Latest developments compiled from 1—30 September 2014
Latest developments in the field of stem cell research and regenerative medicine compiled from publicly available information and press releases from non-academic institutions 1—30 September 2014, scheduled to be published in Volume 10 Issue 1 of Regenerative Medicine.
Capital market and finances
BioRestorative Therapies (FL, USA; www.biorestorative.com) has been awarded up to $500,000 in performance-based Excelsior Tax Credits from Empire State Development (ESD), New York State’s economic development agency, as part of a relocation incentive package from the State, as well an estimated $146,000 of sales tax exemptions and property tax abatement from the Suffolk County Industrial Development Agency (IDA). The incentive package awarded by ESD is to assist the Company with its job-creation project related to the relocation of its corporate headquarters from FL to NY state. Under the package, the Company will be committed to employ 15 new full-time permanent employees at its Suffolk County headquarters by June 30, 2017, and to maintain that level of employment through January 1, 2025.
Cellerant and BARDA
Cellerant Therapeutics (CA, USA; www.cellerant.com) has received US$ 47.5 million from the government to develop its treatment for radiation poisoning. If approved, the feds could buy the drug for the Strategic National Stockpile, which is a part of Project Bioshield – a portion of the Bush-era War on Terror that medically readies the nation against “chemical, biological, radiological or nuclear attacks.” This is part of a US$ 163.8 million commitment from the Biomedical Advanced Research and Development Authority (BARDA; www.phe.gov/about/barda/Pages/default.aspx).
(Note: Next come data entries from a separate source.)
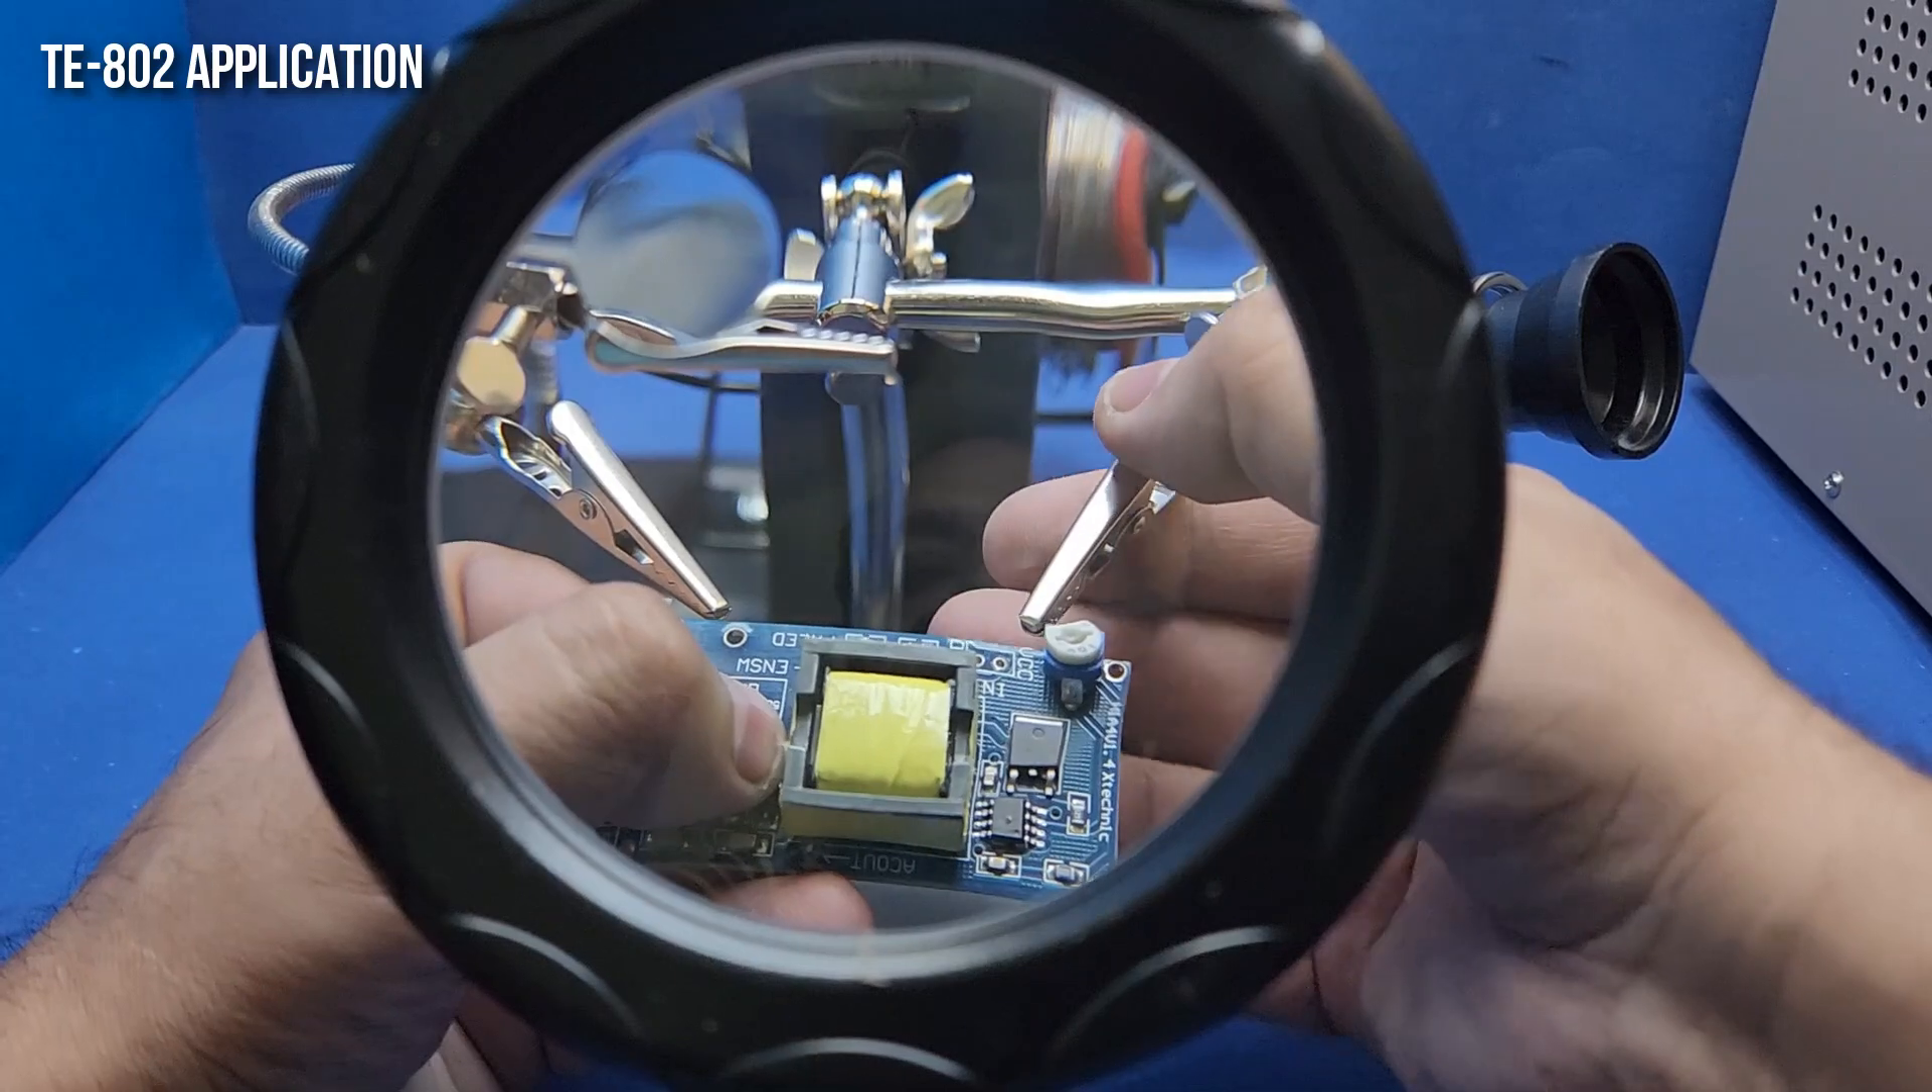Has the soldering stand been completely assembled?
Yes.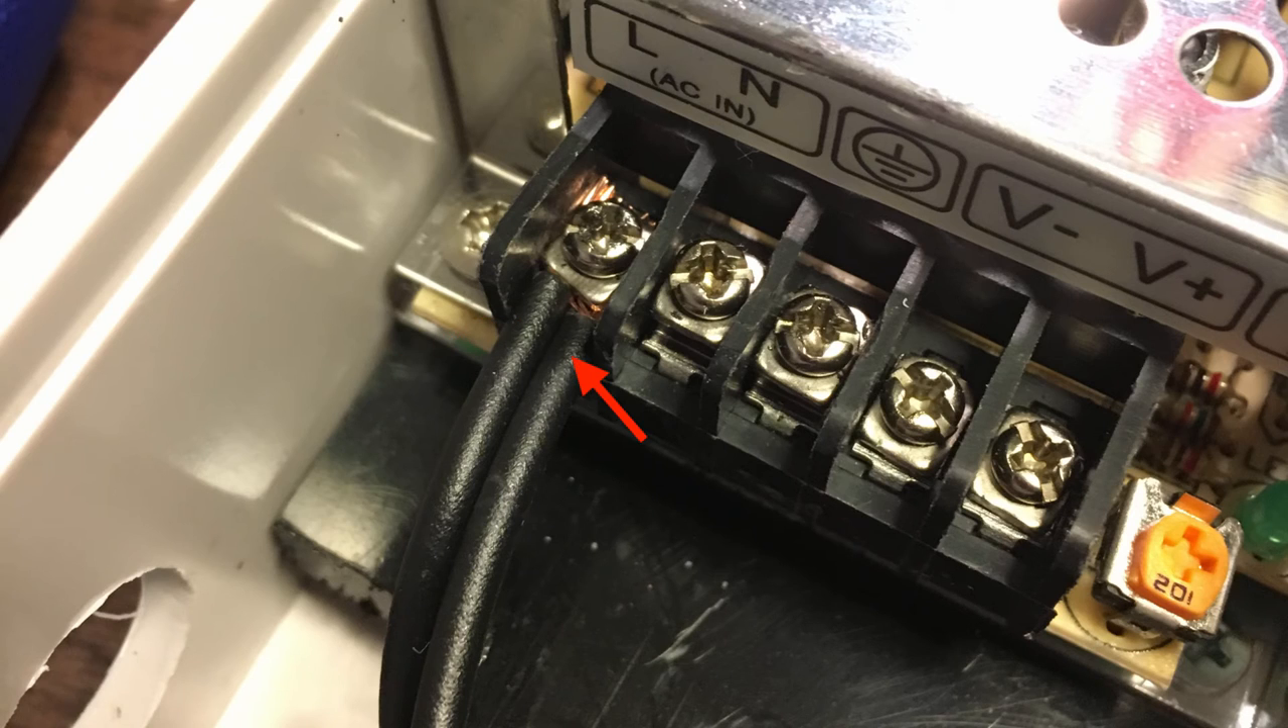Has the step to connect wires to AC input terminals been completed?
No.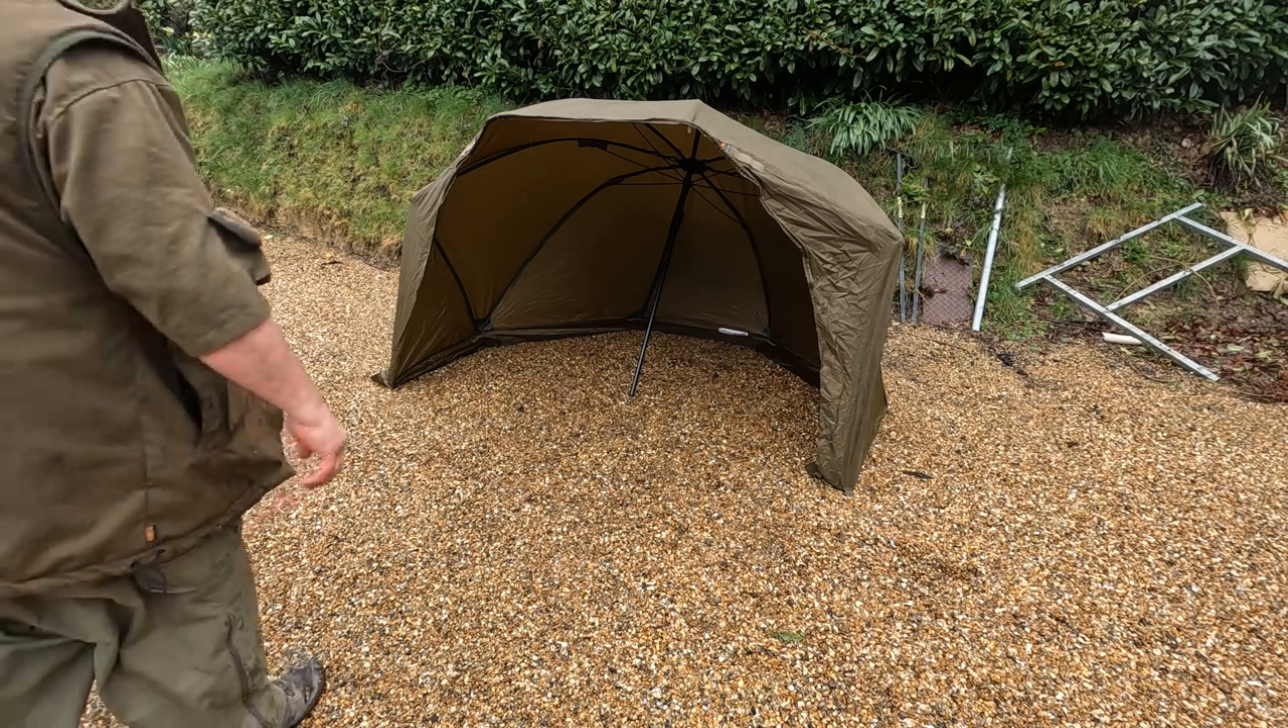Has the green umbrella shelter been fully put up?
Yes.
The new dollars will go toward Phase 2 trial in patients with acute myeloid leukemia, as well as the preclinical trials to treat radiation poisoning, or Acute Radiation Syndrome.
Major nonlife insurance companies started selling new packages to insure cell-cultivating companies against errors in regenerative medicine. The new packages are expected to encourage patients and hospitals to make use of regenerative medicine, as they will help cell-culturing firms pay compensation if problems arise in cultivated cells during treatments and clinical tests. The sale of such packages was timed with the enforcement of the law to secure the safety of regenerative medicine, which enables hospitals to commission private companies specializing in cell cultivation to perform the work. Till then, hospitals were the only entities allowed to do so. The new packages are made available to such firms, which will pay premiums and receive insurance money when they commit errors in their procedures and be held responsible for compensating patients. For example, Sompo Japan Nipponkoa Insurance (www.sjnk.co.jp/english/) is selling regenerative medicine insurance packages that would pay up to US$ 5,900,000 (¥500 million) in benefits. Tokio Marine & Nichido Fire Insurance (www.tokiomarine-nichido.co.jp/en/) and Mitsui Sumitomo Insurance (www.ms-ins.com/english/) also introduced similar packages. The packages were developed based on extensive discussions conducted by the insurance industry, the Economy, Trade and Industry Ministry and medical experts.